======== Quelle ========

Der Rote Löwen wird für viel Geld in ein Bürgerzentrum umgestaltet.
Der Rote Löwen wird für viel Geld in ein Bürgerzentrum umgestaltet. | Bild: Sprich, Roland

So entstand beispielsweise das Funktionskonzept des Anbaus. „Dieser Anbau sichert die flexible Benutzung des Hauses unter unterschiedlichen Vorgaben, die sehr differenziert sein können“, sagt Stefan Blum. So müsse der Bürgersaal genutzt werden können, ohne dass die Begegnungsstätte in Betrieb ist. Und der Jugendraum funktioniert als eigenständige Einheit. Toilettenanlagen werden dagegen gemeinsam genutzt.

So konnten weitere Mehrkosten abgewendet werden

Bei einer Altbausanierung kämen zudem Notwendigkeiten hinzu, die einem das Objekt als solches abverlangt. „Altbau muss man wollen“, sagt der Fachmann. Am Beispiel des zunächst geplanten und jetzt wieder verworfenen Kellers im Anbau beschreibt Stefan Blum, dass nach einem geologischen Gutachten der Kellerbau „ein hochproblematisches Unterfangen gewesen wäre“. Dass es auf den ersten Blick im Gegensatz zueinander steht, dass der Anbau jetzt ohne Keller teurer wird als mit Keller, kann der Architekt zunächst nachvollziehen. „Wir sind bei der Kalkulation davon ausgegangen, einen Keller in normalem Rahmen zu erstellen.“ Zwar könne dieser jetzt nicht realisiert werden. „Aber gleichwohl muss der Anbau ja sicher stehen.“ Der eigentliche Profit sei, dass unabwendbare Mehrkosten abgewendet werden konnten, die entstanden wären, wenn der den Keller gebaut worden wäre.

========

» **Aufgabe**
Gib aus der Quelle das Stück, das mit „Bei einer Altbausanierung“ anfängt und mit „gebaut worden wäre.“ aufhört, Wort für Wort wieder. Die Zeilen weiter unten haben nichts mit der Quelle zu tun.

======== Datenzeilen ========

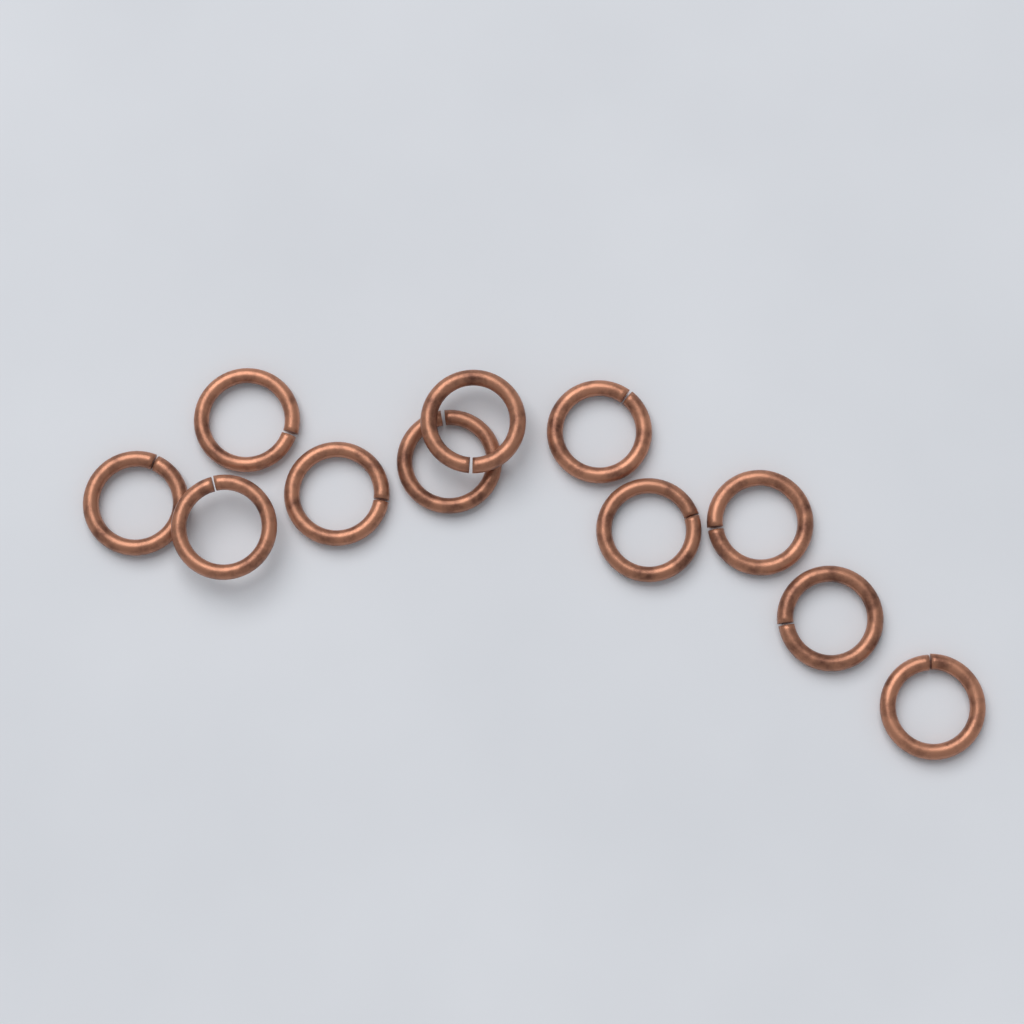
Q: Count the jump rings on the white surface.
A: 11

========

» **Antwort**
Bei einer Altbausanierung kämen zudem Notwendigkeiten hinzu, die einem das Objekt als solches abverlangt. „Altbau muss man wollen“, sagt der Fachmann. Am Beispiel des zunächst geplanten und jetzt wieder verworfenen Kellers im Anbau beschreibt Stefan Blum, dass nach einem geologischen Gutachten der Kellerbau „ein hochproblematisches Unterfangen gewesen wäre“. Dass es auf den ersten Blick im Gegensatz zueinander steht, dass der Anbau jetzt ohne Keller teurer wird als mit Keller, kann der Architekt zunächst nachvollziehen. „Wir sind bei der Kalkulation davon ausgegangen, einen Keller in normalem Rahmen zu erstellen.“ Zwar könne dieser jetzt nicht realisiert werden. „Aber gleichwohl muss der Anbau ja sicher stehen.“ Der eigentliche Profit sei, dass unabwendbare Mehrkosten abgewendet werden konnten, die entstanden wären, wenn der den Keller gebaut worden wäre.